Because cats can contract FIV (feline immunodeficiency virus) — which is the feline equivalent of HIV seen in humans — they may be helpful in the continued search for anti-HIV drugs, according to a new study published recently in the journal Cell Structure.
Scientists from the American Technion Society believe the similarity between these two viruses could inspire new anti-HIV drugs because both rely on a protein called integrase that inserts the virus’s DNA into an infected cell’s DNA.
Assistant Professor Akram Alian, PhD, and graduate student Meytal Galilee of the Technion-Israel Institute of Technology may have found a new weak point in the protein that can serve as an effective target for anti-HIV drugs. The researchers created a detailed, 3-D molecular map of FIV integrase that could ultimately help scientists understand how this protein works in HIV. For instance, they now recognize a mutation that occurs in a single amino acid that could be crucial in highlighting how the protein assembles itself from simpler building blocks. According to the findings, this amino acid change can convert the integrase from the more complex to the simpler form in FIV.
“Highlighting the hinge is an important observation that should be considered in the future design of integrase drugs,” explained Dr. Alian.
Intriguing new breed: the Lykoi
Vaguely resembling a werewolf, the Lykoi cat is a designer breed that is bred specifically to express a unique, natural mutation that makes it have thinner hair (or no fur at all) around the nose, eyes, underbelly area and paws. At first glance, the Lykoi can look like a cat with moderate mange. However, this is reportedly the first time the trait has ever been purposely bred into a population for a specific designer effect.
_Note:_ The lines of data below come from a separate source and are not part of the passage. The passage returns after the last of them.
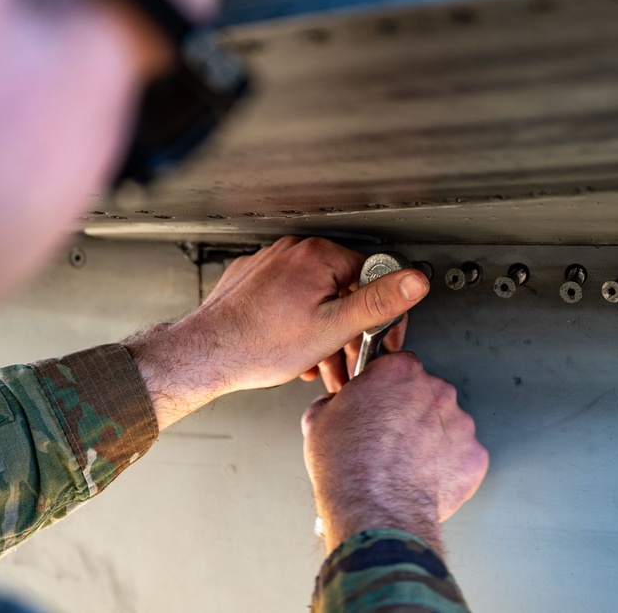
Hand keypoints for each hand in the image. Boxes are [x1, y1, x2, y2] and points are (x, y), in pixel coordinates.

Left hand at [124, 237, 430, 428]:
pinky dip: (300, 325)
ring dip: (326, 334)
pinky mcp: (253, 281)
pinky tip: (299, 353)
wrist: (203, 355)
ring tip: (325, 366)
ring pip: (315, 298)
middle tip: (353, 360)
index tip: (381, 339)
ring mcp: (270, 264)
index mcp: (317, 256)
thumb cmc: (257, 345)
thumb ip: (377, 303)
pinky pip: (289, 300)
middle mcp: (292, 252)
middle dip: (351, 331)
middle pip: (343, 288)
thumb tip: (414, 280)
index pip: (372, 275)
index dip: (382, 314)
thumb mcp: (332, 328)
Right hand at [301, 353, 488, 554]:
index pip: (398, 367)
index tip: (378, 403)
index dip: (385, 388)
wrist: (373, 510)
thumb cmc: (347, 465)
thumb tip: (337, 405)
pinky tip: (423, 478)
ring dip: (431, 439)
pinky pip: (461, 457)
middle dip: (411, 412)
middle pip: (426, 393)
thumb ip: (336, 400)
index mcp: (399, 372)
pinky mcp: (474, 456)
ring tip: (405, 463)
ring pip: (446, 425)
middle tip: (389, 438)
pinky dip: (447, 467)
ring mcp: (460, 423)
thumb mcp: (318, 418)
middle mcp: (435, 390)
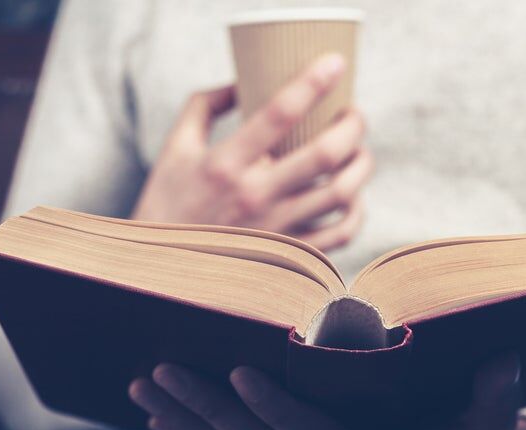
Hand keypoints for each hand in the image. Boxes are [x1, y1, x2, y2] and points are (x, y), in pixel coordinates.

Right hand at [132, 53, 372, 251]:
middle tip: (354, 114)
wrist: (163, 269)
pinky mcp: (289, 254)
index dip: (312, 82)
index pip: (278, 113)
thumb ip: (204, 105)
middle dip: (352, 125)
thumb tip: (243, 79)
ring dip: (362, 164)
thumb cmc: (170, 202)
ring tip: (360, 151)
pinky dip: (357, 211)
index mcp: (225, 163)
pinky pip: (341, 234)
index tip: (335, 63)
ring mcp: (276, 228)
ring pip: (342, 193)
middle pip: (325, 153)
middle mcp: (254, 195)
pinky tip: (352, 196)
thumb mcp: (175, 147)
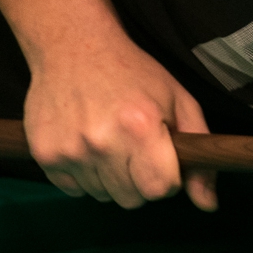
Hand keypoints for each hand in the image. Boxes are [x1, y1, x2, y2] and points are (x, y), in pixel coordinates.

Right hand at [23, 34, 215, 211]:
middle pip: (131, 199)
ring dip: (110, 178)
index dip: (166, 179)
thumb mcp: (179, 101)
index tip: (162, 160)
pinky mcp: (44, 154)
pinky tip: (86, 144)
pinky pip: (73, 190)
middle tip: (134, 149)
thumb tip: (208, 205)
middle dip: (139, 180)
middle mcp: (101, 142)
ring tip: (108, 141)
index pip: (159, 189)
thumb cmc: (133, 73)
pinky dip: (83, 175)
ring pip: (103, 196)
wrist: (74, 47)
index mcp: (140, 127)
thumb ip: (199, 153)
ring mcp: (69, 150)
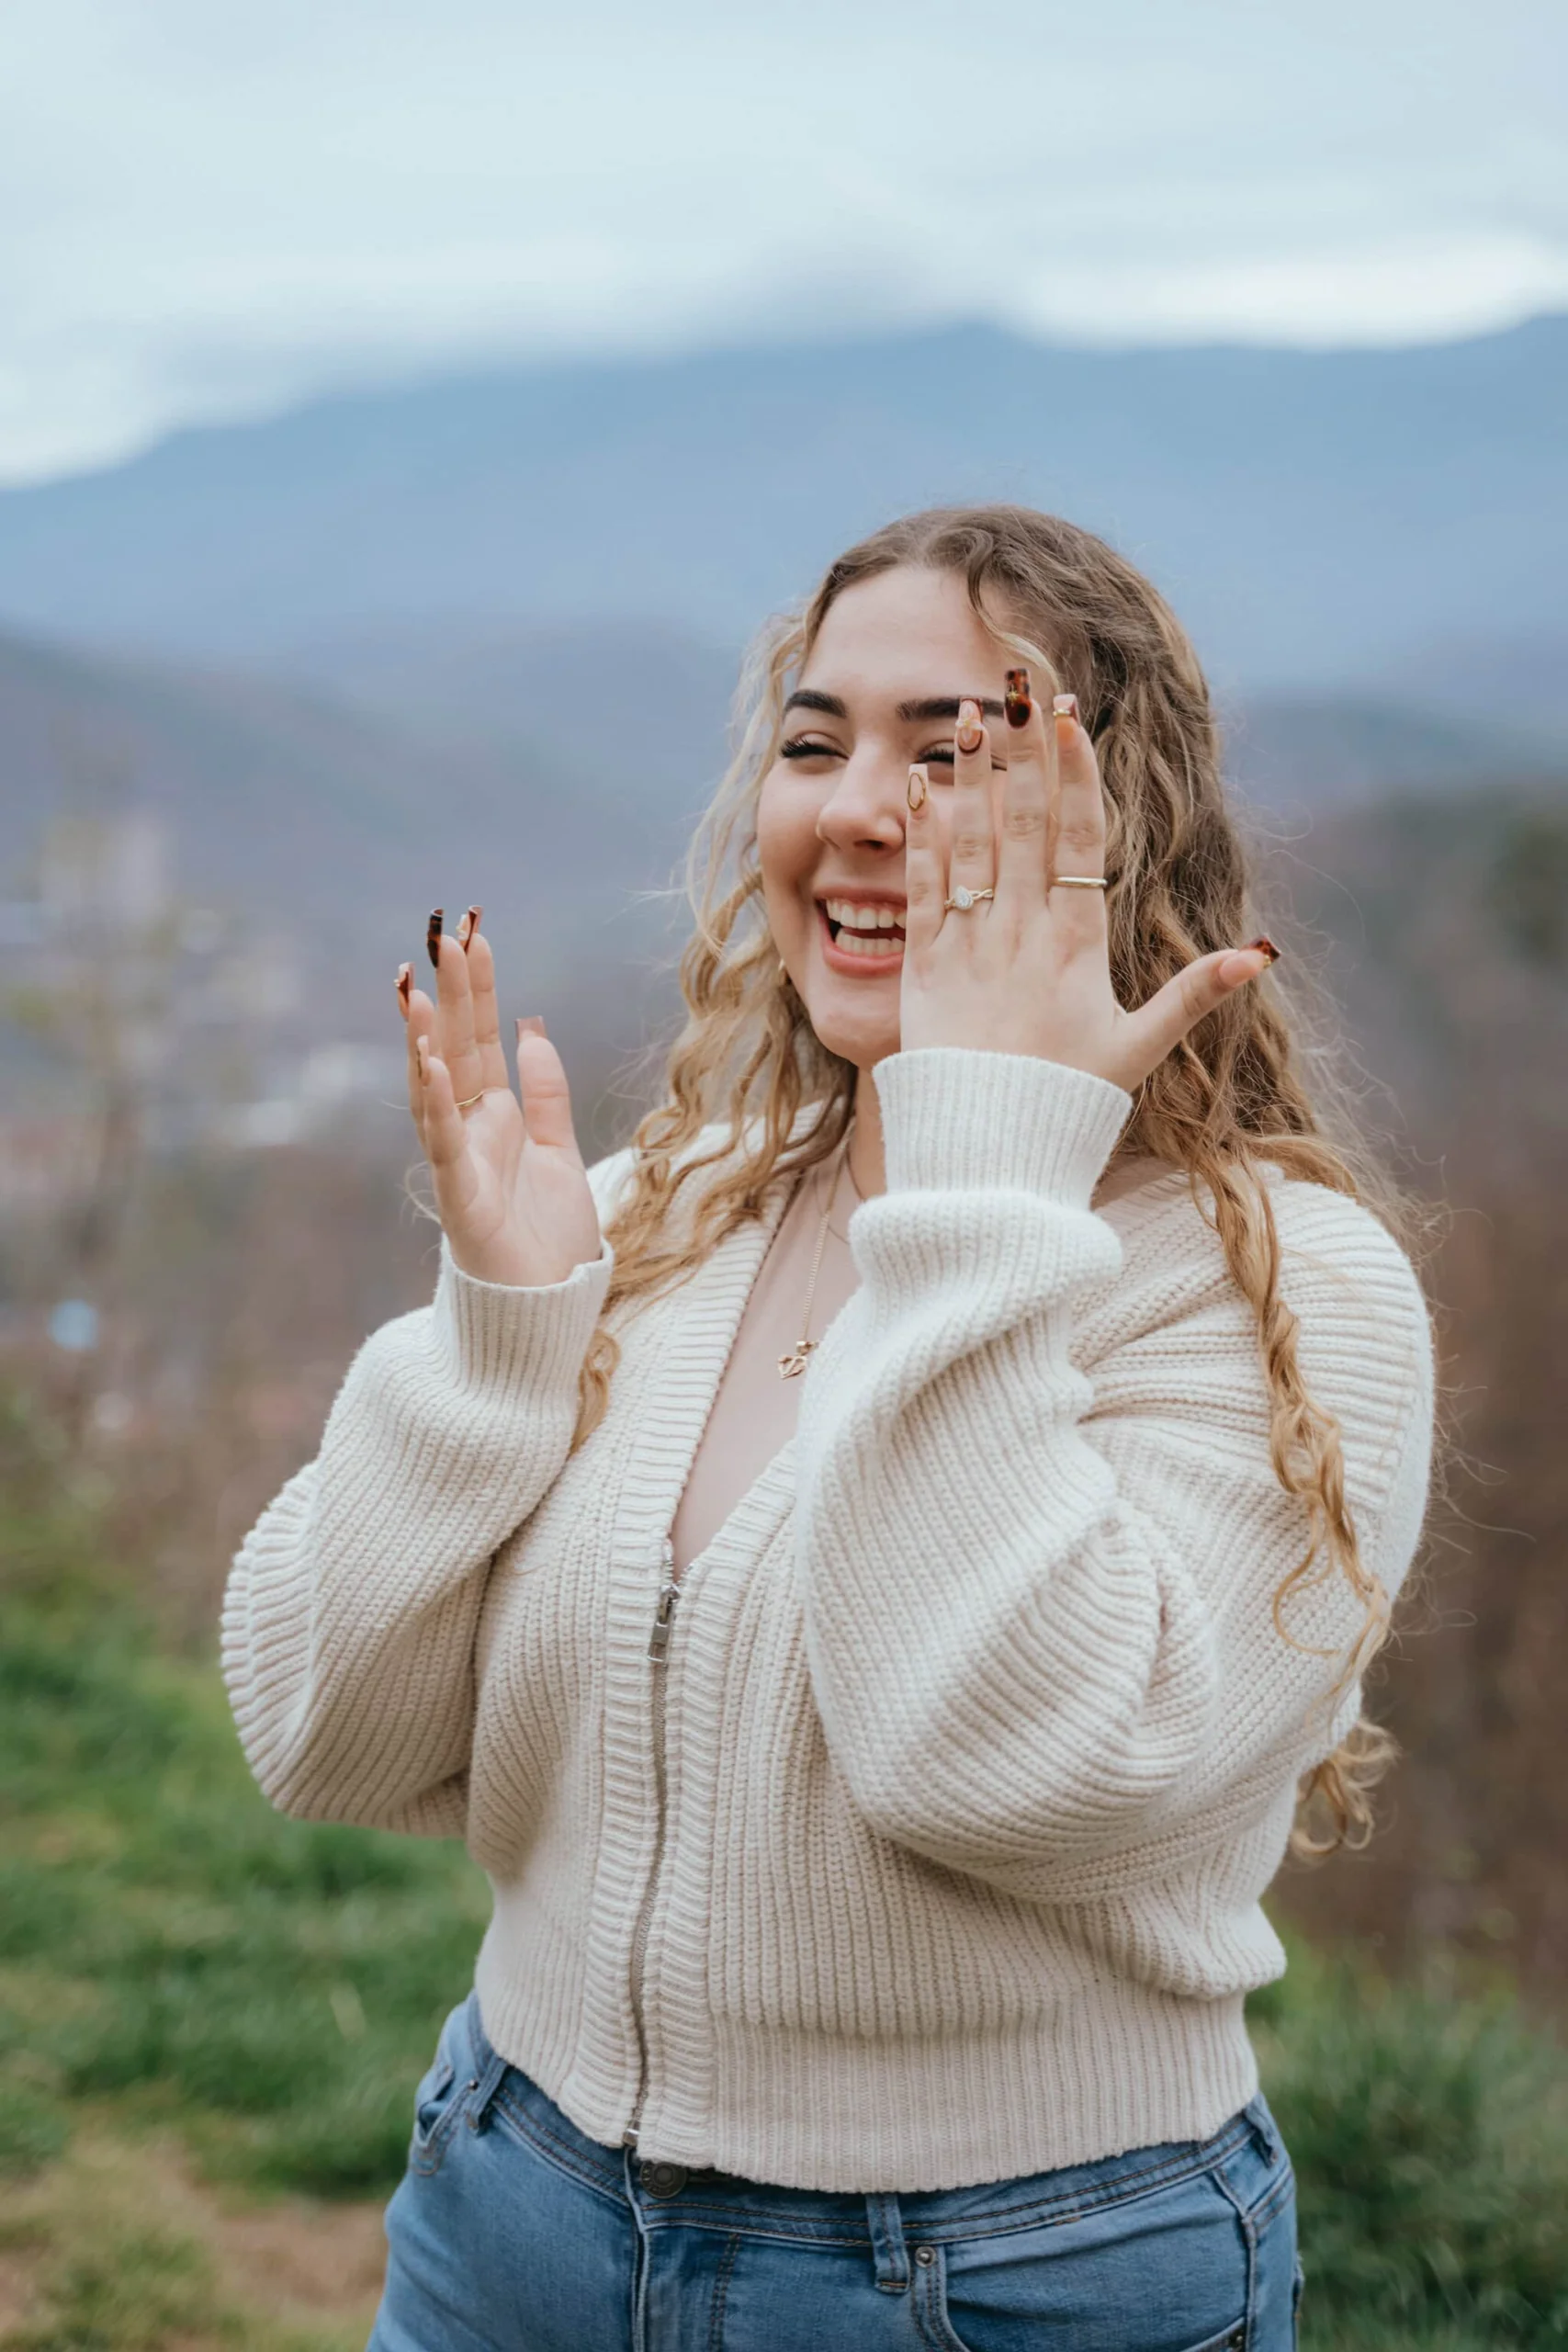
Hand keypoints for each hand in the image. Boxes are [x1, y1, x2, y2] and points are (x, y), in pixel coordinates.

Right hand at [397, 909, 600, 1288]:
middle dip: (451, 995)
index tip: (475, 935)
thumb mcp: (560, 1152)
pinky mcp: (460, 1202)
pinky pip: (444, 1145)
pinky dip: (436, 1105)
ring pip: (436, 1092)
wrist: (548, 1313)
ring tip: (421, 990)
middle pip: (456, 1051)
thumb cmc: (549, 1242)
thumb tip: (531, 1031)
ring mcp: (459, 1165)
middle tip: (444, 934)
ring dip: (427, 1041)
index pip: (480, 1040)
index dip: (478, 990)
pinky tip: (430, 1063)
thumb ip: (545, 1095)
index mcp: (495, 1120)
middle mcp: (470, 1134)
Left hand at [899, 678, 1275, 1089]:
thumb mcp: (1140, 1049)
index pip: (1079, 842)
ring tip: (971, 714)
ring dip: (971, 775)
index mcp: (1078, 946)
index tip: (1072, 721)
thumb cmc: (1068, 1104)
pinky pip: (923, 887)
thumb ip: (1197, 995)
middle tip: (1021, 687)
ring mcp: (971, 947)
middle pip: (1025, 825)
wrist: (988, 1156)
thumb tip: (1263, 954)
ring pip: (972, 844)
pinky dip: (922, 833)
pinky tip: (918, 783)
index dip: (1075, 777)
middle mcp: (1023, 935)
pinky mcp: (924, 969)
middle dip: (1025, 753)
Veterinarian and breeder Johnny Gobble — along with his wife Brittney Gobble, a Sphinx cat breeder and animal photography lover — appear to be the first breeders to purposely select for this exotic trait in felines. According to Dr. Gobble, these wolfman-like traits have bee reported in cats for years, “but no one has tried to breed them because there were concerns about their health.”
“Upon starting the program, my husband decided that testing would need to be done to ensure that we are not dealing with disease or disorders causing the hair coat appearance. Infectious disease tests were performed first in his clinic. DNA testing was then done by UC Davis to confirm that these cats do not carry the Sphynx/Devon gene,” according to Brittney Gobble on the Lykoi Cats Website (www.lykoicat.com). “We also performed DNA panels for genetic disease, color and blood type. At the University of Tennessee (UT), dermatologists also examined them for any skin abnormalities.”
According to the breeders, dermatologists and experts at UT could not find a genetic cause for the mangy look of these cats, despite the fact that they all were clearly displaying the same trait —some hair follicles around the eyes, nose and underbelly lacked all the necessary components required to create hair. Strangely, this is not consistent throughout the animals’ entire coat.